PROBLEM REQUIREMENTS ▸
In the copy, include every entry exactly but none of its images.

DATA FOR ANALYSIS ▸
══════

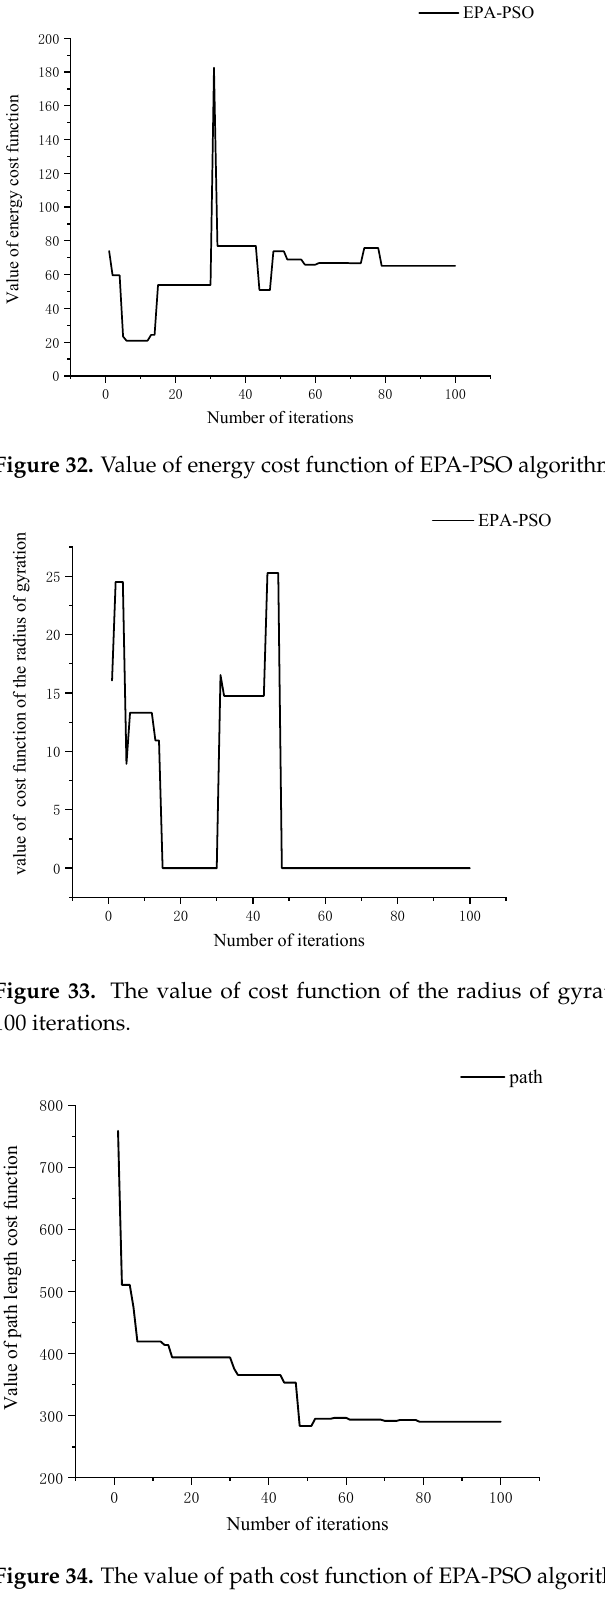
Figure 35. The weight of cost function of EPA-PSO algorithm after 100 iterations. According to the experimental results, it can be verified that the EPA-PSO algorithm can obtain a reliable path in the sea test experiment with a low flow rate, but if the actual marine environment is harsh, the result will become unreliable; meanwhile, for the curve shown in Figure 27, due to the error of the actual AUV motion control, the final tracking effect is not satisfactory, which also leads to the AUV consuming more energy and sailing a longer distance in the tracking task. The next step is to continue to study how to improve the control performance of AUV, so that AUV can track the optimal route planned by EPA-PSO algorithm as much as possible, and achieve the purpose of further reducing energy consumption during navigation.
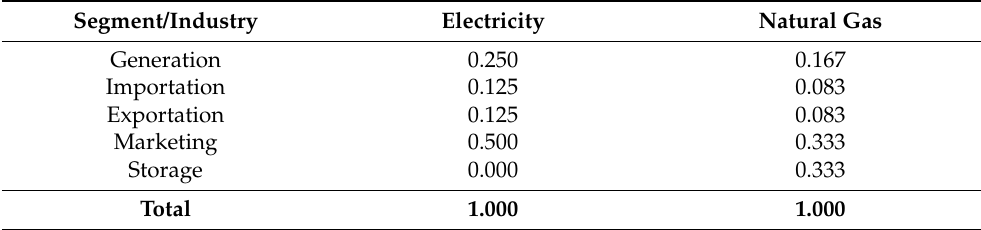
Table 3. Weights for calculating PMR indicators. Source:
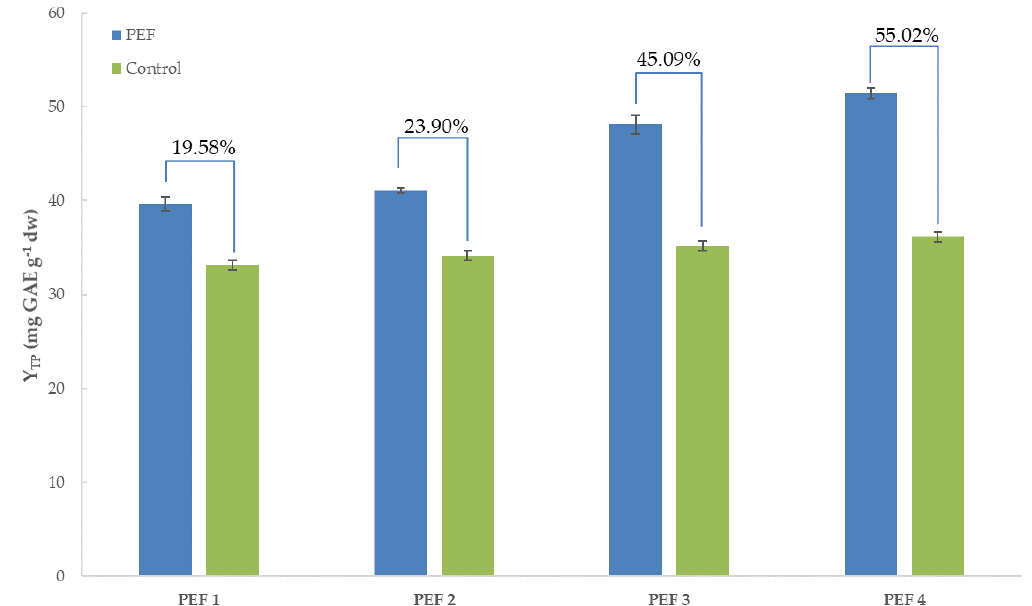
Figure 2. Total phenolics, Y TP , for Calendula officinalis flowers PEF samples, in different PEF electric field intensities, compared to control sample.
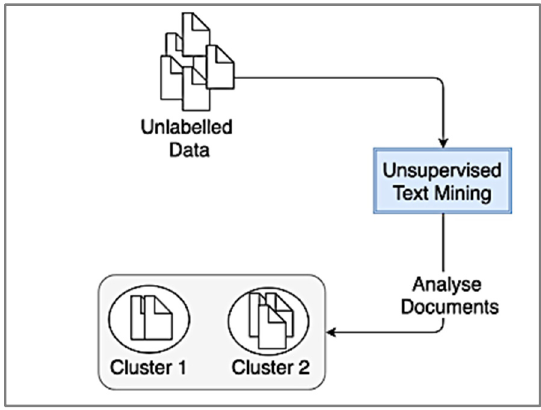
Figure 2. High-level overview of an unsupervised text-mining approach.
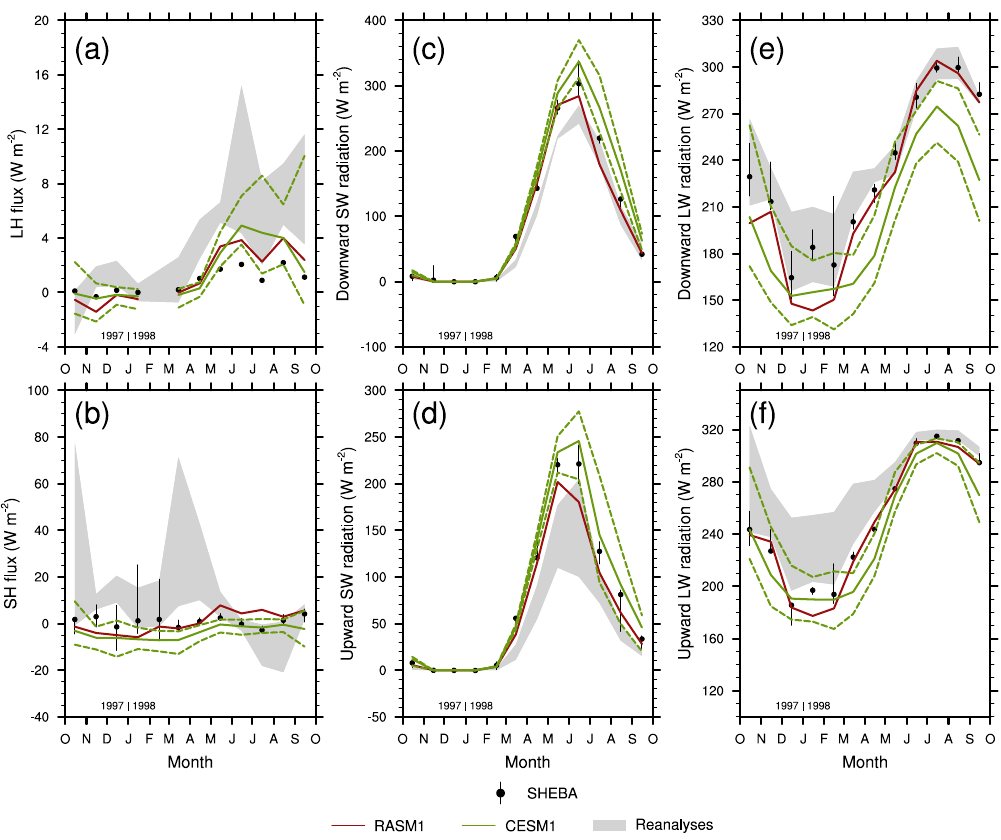
Figure 13. Comparison of monthly mean (a) latent heat (LH) flux, (b) sensible heat (SH) flux, (c) downward incident shortwave (SW) radiation, (d) upward reflected SW radiation, (e) downward incident longwave (LW) radiation, and (f) upward emitted LW radiation from SHEBA observations (black) with RASM1 (red), CESM1 (green), and reanalyses (gray shading). Positive LH and SH fluxes indicate upward fluxes. Observational spread is indicated by the vertical black lines extending from the circles, and the spread in reanalyses is shown by the gray shading. The green dashed lines surrounding CESM1 indicate the ensemble range (minimum to maximum). No LH flux measurements are available in February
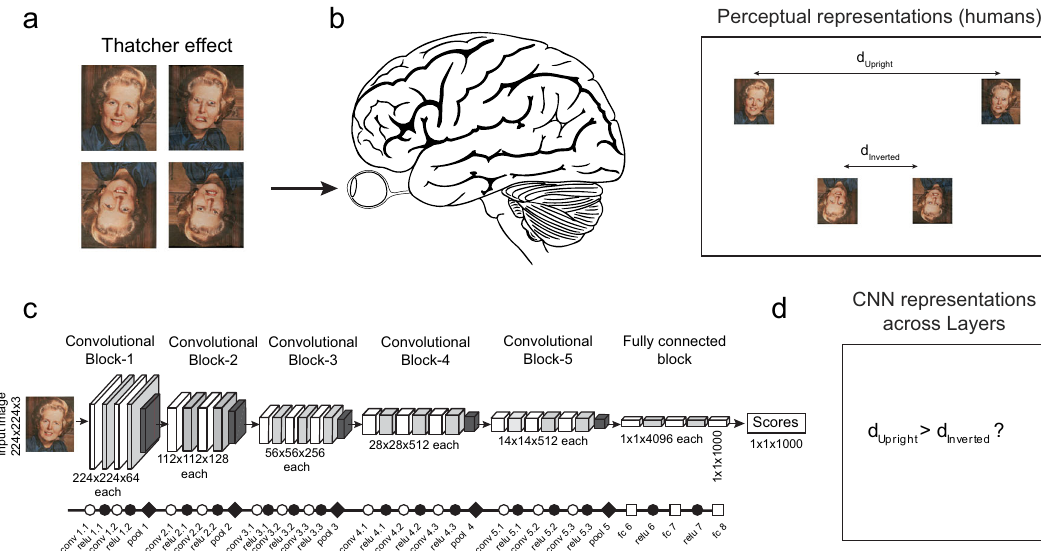
Fig. 1 Evaluating whether deep networks see the way we do. a In the classic Thatcher effect, when the parts of a face are individually inverted, the face appears grotesque when upright ( top row ) but not when inverted ( bottom row ). Figure credit: Reproduced with permission from Peter Thompson. b When the brain views these images, it presumably extracts speci fi c features from each face so as to give rise to this effect. We can use this idea to recast the Thatcher effect as a statement about the underlying perceptual space. The distance between the normal and Thatcherized face is larger when they are upright compared to when the faces are inverted. This property can easily be checked for any computational model. Brain Image credit: Wikimedia Commons . c Architecture of a common deep neural network (VGG-16). Symbols used here and in all subsequent fi gures indicate the underlying mathematical operations perfomed in that layer: un fi lled circle for convolution, fi lled circle for ReLu, diamond for maxpooling and un fi lled square for fully connected layers. Un fi lled symbols depict linear operations and fi lled symbols depict non-linear operations. d By comparing the distance between upright and inverted Thatcherized faces, we can ask whether any given layer of the deep network sees a Thatcher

══════

RESPONSE BOX ▸
Figure 35. The weight of cost function of EPA-PSO algorithm after 100 iterations. According to the experimental results, it can be verified that the EPA-PSO algorithm can obtain a reliable path in the sea test experiment with a low flow rate, but if the actual marine environment is harsh, the result will become unreliable; meanwhile, for the curve shown in Figure 27, due to the error of the actual AUV motion control, the final tracking effect is not satisfactory, which also leads to the AUV consuming more energy and sailing a longer distance in the tracking task. The next step is to continue to study how to improve the control performance of AUV, so that AUV can track the optimal route planned by EPA-PSO algorithm as much as possible, and achieve the purpose of further reducing energy consumption during navigation.
Table 3. Weights for calculating PMR indicators. Source:
Figure 2. Total phenolics, Y TP , for Calendula officinalis flowers PEF samples, in different PEF electric field intensities, compared to control sample.
Figure 2. High-level overview of an unsupervised text-mining approach.
Figure 13. Comparison of monthly mean (a) latent heat (LH) flux, (b) sensible heat (SH) flux, (c) downward incident shortwave (SW) radiation, (d) upward reflected SW radiation, (e) downward incident longwave (LW) radiation, and (f) upward emitted LW radiation from SHEBA observations (black) with RASM1 (red), CESM1 (green), and reanalyses (gray shading). Positive LH and SH fluxes indicate upward fluxes. Observational spread is indicated by the vertical black lines extending from the circles, and the spread in reanalyses is shown by the gray shading. The green dashed lines surrounding CESM1 indicate the ensemble range (minimum to maximum). No LH flux measurements are available in February
Fig. 1 Evaluating whether deep networks see the way we do. a In the classic Thatcher effect, when the parts of a face are individually inverted, the face appears grotesque when upright ( top row ) but not when inverted ( bottom row ). Figure credit: Reproduced with permission from Peter Thompson. b When the brain views these images, it presumably extracts speci fi c features from each face so as to give rise to this effect. We can use this idea to recast the Thatcher effect as a statement about the underlying perceptual space. The distance between the normal and Thatcherized face is larger when they are upright compared to when the faces are inverted. This property can easily be checked for any computational model. Brain Image credit: Wikimedia Commons . c Architecture of a common deep neural network (VGG-16). Symbols used here and in all subsequent fi gures indicate the underlying mathematical operations perfomed in that layer: un fi lled circle for convolution, fi lled circle for ReLu, diamond for maxpooling and un fi lled square for fully connected layers. Un fi lled symbols depict linear operations and fi lled symbols depict non-linear operations. d By comparing the distance between upright and inverted Thatcherized faces, we can ask whether any given layer of the deep network sees a Thatcher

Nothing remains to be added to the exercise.